--- What you are asked to do ---
Each record below must be returned exactly as shown.

--- Transcribed page contents ---
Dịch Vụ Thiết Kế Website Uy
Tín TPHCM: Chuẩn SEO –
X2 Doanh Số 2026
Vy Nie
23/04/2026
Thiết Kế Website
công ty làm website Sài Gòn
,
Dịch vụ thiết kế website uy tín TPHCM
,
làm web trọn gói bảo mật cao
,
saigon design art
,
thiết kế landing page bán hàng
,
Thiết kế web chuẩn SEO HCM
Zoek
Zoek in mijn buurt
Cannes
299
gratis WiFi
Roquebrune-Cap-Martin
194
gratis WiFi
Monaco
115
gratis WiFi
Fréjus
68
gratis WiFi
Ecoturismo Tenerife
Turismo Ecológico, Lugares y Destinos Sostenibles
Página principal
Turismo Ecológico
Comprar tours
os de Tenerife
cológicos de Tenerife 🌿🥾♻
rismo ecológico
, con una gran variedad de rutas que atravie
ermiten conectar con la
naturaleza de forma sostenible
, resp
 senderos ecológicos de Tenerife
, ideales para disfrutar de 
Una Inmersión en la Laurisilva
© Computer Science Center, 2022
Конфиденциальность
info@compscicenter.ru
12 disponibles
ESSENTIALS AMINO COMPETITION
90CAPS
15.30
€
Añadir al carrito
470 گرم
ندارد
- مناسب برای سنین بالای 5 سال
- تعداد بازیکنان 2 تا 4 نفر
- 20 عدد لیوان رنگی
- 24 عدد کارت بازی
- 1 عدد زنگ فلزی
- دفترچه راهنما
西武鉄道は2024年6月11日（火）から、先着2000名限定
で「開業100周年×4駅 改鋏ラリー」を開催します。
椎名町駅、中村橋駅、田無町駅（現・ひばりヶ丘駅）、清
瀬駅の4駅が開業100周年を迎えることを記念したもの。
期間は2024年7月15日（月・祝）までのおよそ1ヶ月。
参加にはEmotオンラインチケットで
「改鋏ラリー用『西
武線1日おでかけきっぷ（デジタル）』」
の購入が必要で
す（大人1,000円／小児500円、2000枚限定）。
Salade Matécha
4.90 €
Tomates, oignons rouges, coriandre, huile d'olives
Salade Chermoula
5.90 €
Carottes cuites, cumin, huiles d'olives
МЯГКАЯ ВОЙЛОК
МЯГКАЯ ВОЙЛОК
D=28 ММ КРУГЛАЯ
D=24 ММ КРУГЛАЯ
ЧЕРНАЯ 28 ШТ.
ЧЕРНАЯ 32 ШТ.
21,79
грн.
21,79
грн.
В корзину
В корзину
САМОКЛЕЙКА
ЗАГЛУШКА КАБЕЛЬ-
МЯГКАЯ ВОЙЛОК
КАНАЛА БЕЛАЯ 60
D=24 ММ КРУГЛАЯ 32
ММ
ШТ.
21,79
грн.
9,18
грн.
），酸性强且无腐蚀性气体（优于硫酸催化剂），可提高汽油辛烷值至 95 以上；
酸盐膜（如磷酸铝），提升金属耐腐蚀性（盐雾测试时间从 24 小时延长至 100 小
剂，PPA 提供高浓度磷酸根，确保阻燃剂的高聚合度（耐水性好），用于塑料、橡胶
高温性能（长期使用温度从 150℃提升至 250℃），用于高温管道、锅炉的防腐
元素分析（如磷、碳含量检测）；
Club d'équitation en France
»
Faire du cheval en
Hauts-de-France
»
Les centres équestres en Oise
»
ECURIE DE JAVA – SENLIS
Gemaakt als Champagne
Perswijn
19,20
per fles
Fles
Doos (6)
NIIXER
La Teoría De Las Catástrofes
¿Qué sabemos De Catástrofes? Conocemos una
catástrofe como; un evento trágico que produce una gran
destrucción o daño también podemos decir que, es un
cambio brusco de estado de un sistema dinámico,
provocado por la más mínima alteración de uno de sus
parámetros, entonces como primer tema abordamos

--- Written answer ---
Dịch Vụ Thiết Kế Website Uy
Tín TPHCM: Chuẩn SEO –
X2 Doanh Số 2026
Vy Nie
23/04/2026
Thiết Kế Website
công ty làm website Sài Gòn
,
Dịch vụ thiết kế website uy tín TPHCM
,
làm web trọn gói bảo mật cao
,
saigon design art
,
thiết kế landing page bán hàng
,
Thiết kế web chuẩn SEO HCM
Zoek
Zoek in mijn buurt
Cannes
299
gratis WiFi
Roquebrune-Cap-Martin
194
gratis WiFi
Monaco
115
gratis WiFi
Fréjus
68
gratis WiFi
Ecoturismo Tenerife
Turismo Ecológico, Lugares y Destinos Sostenibles
Página principal
Turismo Ecológico
Comprar tours
os de Tenerife
cológicos de Tenerife 🌿🥾♻
rismo ecológico
, con una gran variedad de rutas que atravie
ermiten conectar con la
naturaleza de forma sostenible
, resp
 senderos ecológicos de Tenerife
, ideales para disfrutar de 
Una Inmersión en la Laurisilva
© Computer Science Center, 2022
Конфиденциальность
info@compscicenter.ru
12 disponibles
ESSENTIALS AMINO COMPETITION
90CAPS
15.30
€
Añadir al carrito
470 گرم
ندارد
- مناسب برای سنین بالای 5 سال
- تعداد بازیکنان 2 تا 4 نفر
- 20 عدد لیوان رنگی
- 24 عدد کارت بازی
- 1 عدد زنگ فلزی
- دفترچه راهنما
西武鉄道は2024年6月11日（火）から、先着2000名限定
で「開業100周年×4駅 改鋏ラリー」を開催します。
椎名町駅、中村橋駅、田無町駅（現・ひばりヶ丘駅）、清
瀬駅の4駅が開業100周年を迎えることを記念したもの。
期間は2024年7月15日（月・祝）までのおよそ1ヶ月。
参加にはEmotオンラインチケットで
「改鋏ラリー用『西
武線1日おでかけきっぷ（デジタル）』」
の購入が必要で
す（大人1,000円／小児500円、2000枚限定）。
Salade Matécha
4.90 €
Tomates, oignons rouges, coriandre, huile d'olives
Salade Chermoula
5.90 €
Carottes cuites, cumin, huiles d'olives
МЯГКАЯ ВОЙЛОК
МЯГКАЯ ВОЙЛОК
D=28 ММ КРУГЛАЯ
D=24 ММ КРУГЛАЯ
ЧЕРНАЯ 28 ШТ.
ЧЕРНАЯ 32 ШТ.
21,79
грн.
21,79
грн.
В корзину
В корзину
САМОКЛЕЙКА
ЗАГЛУШКА КАБЕЛЬ-
МЯГКАЯ ВОЙЛОК
КАНАЛА БЕЛАЯ 60
D=24 ММ КРУГЛАЯ 32
ММ
ШТ.
21,79
грн.
9,18
грн.
），酸性强且无腐蚀性气体（优于硫酸催化剂），可提高汽油辛烷值至 95 以上；
酸盐膜（如磷酸铝），提升金属耐腐蚀性（盐雾测试时间从 24 小时延长至 100 小
剂，PPA 提供高浓度磷酸根，确保阻燃剂的高聚合度（耐水性好），用于塑料、橡胶
高温性能（长期使用温度从 150℃提升至 250℃），用于高温管道、锅炉的防腐
元素分析（如磷、碳含量检测）；
Club d'équitation en France
»
Faire du cheval en
Hauts-de-France
»
Les centres équestres en Oise
»
ECURIE DE JAVA – SENLIS
Gemaakt als Champagne
Perswijn
19,20
per fles
Fles
Doos (6)
NIIXER
La Teoría De Las Catástrofes
¿Qué sabemos De Catástrofes? Conocemos una
catástrofe como; un evento trágico que produce una gran
destrucción o daño también podemos decir que, es un
cambio brusco de estado de un sistema dinámico,
provocado por la más mínima alteración de uno de sus
parámetros, entonces como primer tema abordamos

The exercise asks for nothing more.